For advertising, distribution of online content is every bit as important as its quality.

Lately, it seems every production company in Hollywood has launched an online content division. Talent agencies are even getting involved.

Is it any wonder? There’s something sexy about having the hottest new piece of content everyone’s talking about. Plus, online you can actually watch the comments — and views — add up in real time.

Unlike the content that winds up at your local theater, you’re not supposed to pay to see online video content. Instead, someone else is supposed to pay the content producer to make it available for free.

All these producers looking to make sexy content are forgetting one thing: advertisers don’t shell out money to be associated with just any content. They do so to be associated with the right content and to reach as many of those right people as possible.

Look at it another way. For advertisers, television delivers more eyeballs, concurrently, than any other medium. Sure, programming content and quality are important for contextual and behavioral relevancy, but advertisers don’t buy spots on CBS’s “Two and a Half Men” because they like the way their target audiences feel about Charlie Sheen. They buy those spots because the series delivers a large, demographically appropriate audience.

The beauty of this is quality (of programming) can deliver quantity (of viewers). But put the best show in the history of television on at 4 a.m., and your audience is really limited. Put it on a network that no one watches, and you’re in even worse shape.

The same holds true for the Web. While high-quality video content has a greater potential to virally spread due to the Web’s on-demand, nonsynchronous nature, drawing an audience requires the right distribution strategy. If you want to maximize the potential to make any money from good online content, it’d better live in places other than its official Web site.
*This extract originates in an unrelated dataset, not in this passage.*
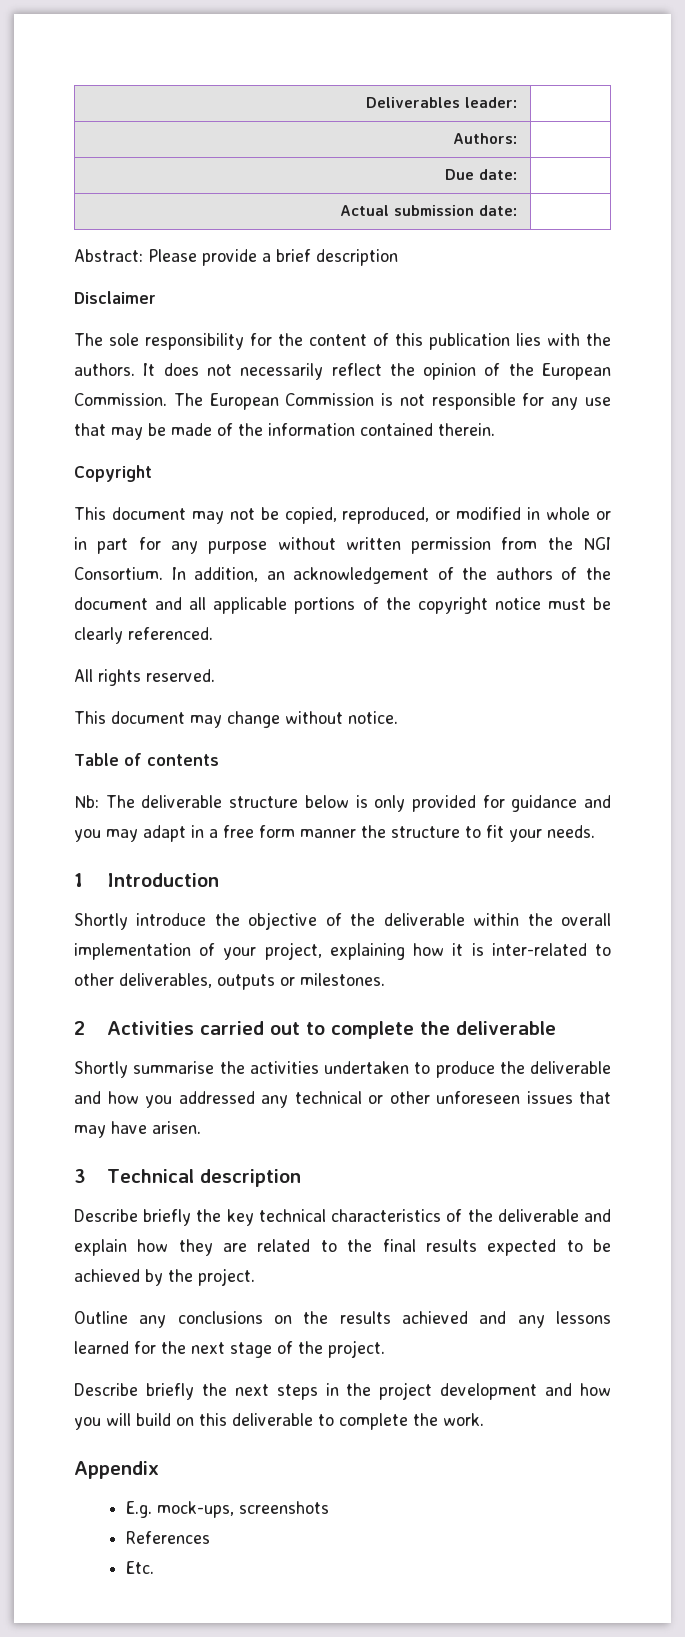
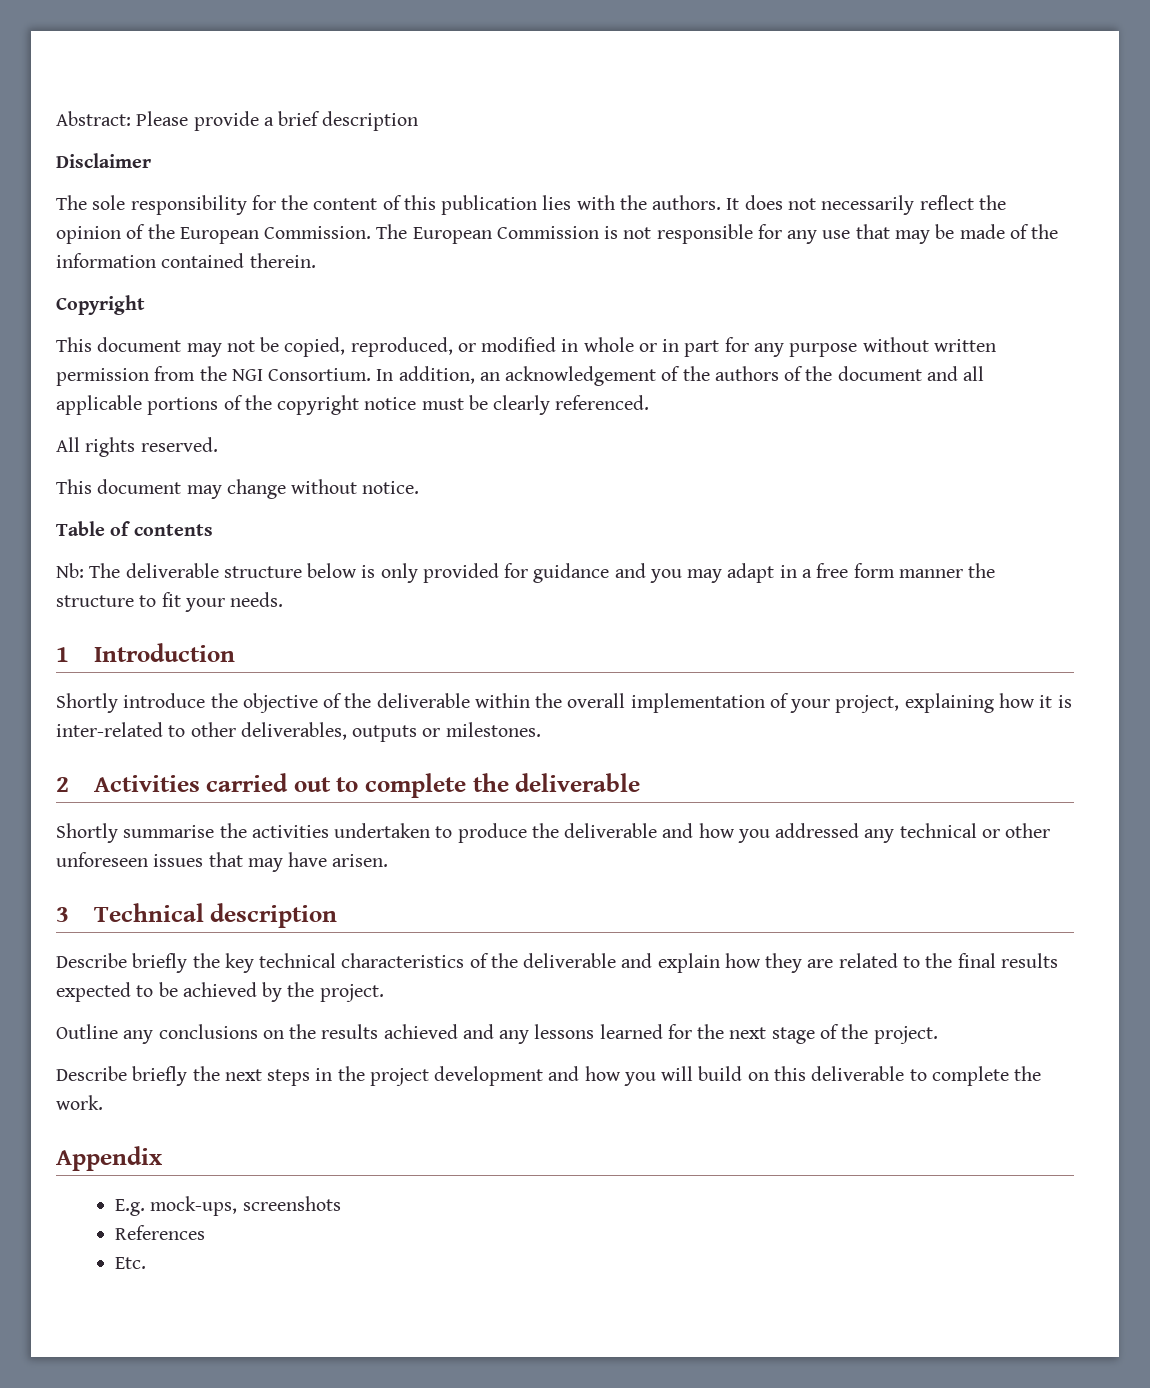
[366,97,518,108] [453,133,518,144] [445,169,518,180] [340,205,518,216] Deliverables leader: | // Authors: | // Due date: | // Actual submission date: | // -> (56, 118) none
Some of the Web’s most popular properties are beginning to understand the promotional leverage content can bring to the table, including the potential to break out the next online hit. MySpace, with “Prom Queen,” Bebo, with “Kate Modern,” and numerous others use the power of social media and social networking to expose this programming to millions, while bringing viewers closer to the property. Ancillary distribution channels are taking advantage of this, too, sometimes offering up a strong enough audience to be a primary channel. Technology/service companies like Blip.tv and VideoEgg and even ad networks like Broadband Enterprises have gotten into the distribution game and have brought with them enough power to create some strong successes.

As a writer’s strike looms, this may be a good time for creative talent to realize it’s not just how good the talent is, but where content is distributed and promoted. That requires a mixture of creative, media planning, and publicity.

If approached to sponsor online content, advertisers should ask: where will it be distributed, how many promotional impressions will it receive, where will those promotional impressions run, and how many views/ad impressions are guaranteed?

Once those questions are answered, it becomes more fun to discuss the creative integration, because risk will have been minimized and the potential for success will have been increased.

Remember when your parents made you finish your homework before you could go out and play with your friends? Yep. Same thing.